The National Museum of Australia is developing a major exhibition on the Irish in Australia, to open on St Patrick's Day 2011.

The exhibition will cover the Irish presence in Australia from the day in January 1788 when a small number of Irish convicts, marines and officials walked off the transports of the First Fleet to the continuing arrival in our own time of young Irish backpackers.

'No one is quite sure of the precise percentage of the Australian population with some family connection to Ireland,' said National Museum of Australia Senior Curator Richard Reid. 'What is more certain is that down the years immediately after World War II, nearly a third of Australia's population had some Irish in them.'

Great objects, large and small, will be at the core of the exhibition. The two-tonne, two-metre-high anchor from the wreck of the immigrant ship Nashwauk will recall the night in 1855 of the shipwreck off the South Australian coast when 207 young Irish women struggled through the surf to safety on Australian soil.

Objects from Ireland will include one of the few surviving copies of the proclamation of the Irish Republic pasted up in Dublin on Easter Monday 1916, a document that shook the foundations of the United Kingdom.

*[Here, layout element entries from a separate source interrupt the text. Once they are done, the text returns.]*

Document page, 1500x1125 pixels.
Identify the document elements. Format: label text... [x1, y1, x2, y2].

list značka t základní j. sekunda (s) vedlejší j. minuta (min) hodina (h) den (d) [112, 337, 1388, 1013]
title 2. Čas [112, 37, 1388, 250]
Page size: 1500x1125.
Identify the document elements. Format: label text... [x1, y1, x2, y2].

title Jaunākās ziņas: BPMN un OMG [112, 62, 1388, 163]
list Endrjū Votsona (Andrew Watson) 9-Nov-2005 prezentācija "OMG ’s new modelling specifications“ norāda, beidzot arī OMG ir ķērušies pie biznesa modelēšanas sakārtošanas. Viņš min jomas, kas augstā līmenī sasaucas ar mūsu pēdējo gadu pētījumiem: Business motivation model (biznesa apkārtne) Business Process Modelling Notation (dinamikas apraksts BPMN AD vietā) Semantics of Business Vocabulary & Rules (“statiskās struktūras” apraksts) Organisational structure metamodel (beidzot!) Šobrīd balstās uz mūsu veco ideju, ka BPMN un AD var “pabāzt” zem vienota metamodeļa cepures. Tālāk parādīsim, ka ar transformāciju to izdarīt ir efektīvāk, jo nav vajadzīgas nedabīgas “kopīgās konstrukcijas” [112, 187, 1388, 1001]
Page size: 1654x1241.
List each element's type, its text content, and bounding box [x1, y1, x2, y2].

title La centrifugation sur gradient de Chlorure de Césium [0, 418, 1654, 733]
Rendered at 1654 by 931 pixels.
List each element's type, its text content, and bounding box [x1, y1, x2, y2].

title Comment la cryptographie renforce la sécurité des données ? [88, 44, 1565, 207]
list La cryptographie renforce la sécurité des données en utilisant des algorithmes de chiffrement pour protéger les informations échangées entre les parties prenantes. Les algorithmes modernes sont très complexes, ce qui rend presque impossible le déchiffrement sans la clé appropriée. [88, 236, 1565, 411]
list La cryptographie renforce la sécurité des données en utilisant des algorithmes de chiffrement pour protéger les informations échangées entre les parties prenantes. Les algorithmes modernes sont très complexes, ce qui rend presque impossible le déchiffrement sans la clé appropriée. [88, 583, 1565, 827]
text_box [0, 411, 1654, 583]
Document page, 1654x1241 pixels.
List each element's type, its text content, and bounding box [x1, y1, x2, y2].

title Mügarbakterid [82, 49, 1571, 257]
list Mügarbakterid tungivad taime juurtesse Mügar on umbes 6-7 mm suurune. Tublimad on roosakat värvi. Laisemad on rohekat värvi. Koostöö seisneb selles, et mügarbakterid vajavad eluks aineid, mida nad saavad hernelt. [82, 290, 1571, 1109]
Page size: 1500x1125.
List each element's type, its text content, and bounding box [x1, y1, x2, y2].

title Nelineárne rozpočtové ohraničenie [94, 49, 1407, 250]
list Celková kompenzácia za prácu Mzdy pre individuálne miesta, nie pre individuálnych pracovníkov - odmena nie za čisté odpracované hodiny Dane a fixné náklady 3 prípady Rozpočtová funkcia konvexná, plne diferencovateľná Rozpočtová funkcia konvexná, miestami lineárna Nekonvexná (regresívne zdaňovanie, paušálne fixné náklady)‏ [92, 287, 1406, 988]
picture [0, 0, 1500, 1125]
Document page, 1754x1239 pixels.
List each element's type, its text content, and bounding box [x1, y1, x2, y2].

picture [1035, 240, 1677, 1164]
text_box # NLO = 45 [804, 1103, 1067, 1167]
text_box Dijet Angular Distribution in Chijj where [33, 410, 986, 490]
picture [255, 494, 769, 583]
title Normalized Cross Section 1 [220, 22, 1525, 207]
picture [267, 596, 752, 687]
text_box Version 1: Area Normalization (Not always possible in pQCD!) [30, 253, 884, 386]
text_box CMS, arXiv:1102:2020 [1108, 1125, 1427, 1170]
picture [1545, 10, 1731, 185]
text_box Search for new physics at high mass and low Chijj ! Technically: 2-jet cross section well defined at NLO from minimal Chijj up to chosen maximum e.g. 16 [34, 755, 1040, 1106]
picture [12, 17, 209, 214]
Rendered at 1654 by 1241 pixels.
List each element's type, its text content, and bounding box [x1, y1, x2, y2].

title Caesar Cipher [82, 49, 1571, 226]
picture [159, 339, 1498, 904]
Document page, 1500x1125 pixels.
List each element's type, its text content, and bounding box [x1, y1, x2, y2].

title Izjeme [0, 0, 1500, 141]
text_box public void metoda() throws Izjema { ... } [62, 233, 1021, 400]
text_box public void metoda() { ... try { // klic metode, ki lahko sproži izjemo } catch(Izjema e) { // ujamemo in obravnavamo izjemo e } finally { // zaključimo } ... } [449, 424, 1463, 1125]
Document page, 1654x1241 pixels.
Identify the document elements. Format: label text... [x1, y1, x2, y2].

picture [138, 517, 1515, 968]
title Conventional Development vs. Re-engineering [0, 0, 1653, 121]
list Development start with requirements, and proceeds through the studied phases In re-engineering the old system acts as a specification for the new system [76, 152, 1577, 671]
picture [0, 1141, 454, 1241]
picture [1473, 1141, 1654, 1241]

The brutal suppression of the rebellion led Melbourne's Archbishop Daniel Mannix to his passionate opposition to conscription in World War I.

At times the Irish in Australia exhibition will vibrate to the sounds of the fiddle, flute accordion and 'bodhran' (Irish drum) as musicians, singers and dancers celebrate another great Irish contribution to Australian culture — music, song and dance.

A data base of more than 30,000 Irish convict arrivals to Sydney between 1788 and 1840 will allow visitors to trace their own convict ancestry.

Irish in Australia will open at the National Museum of Australia on 17 March, 2011 (St Patrick's Day) and later travel to Dublin, Ireland.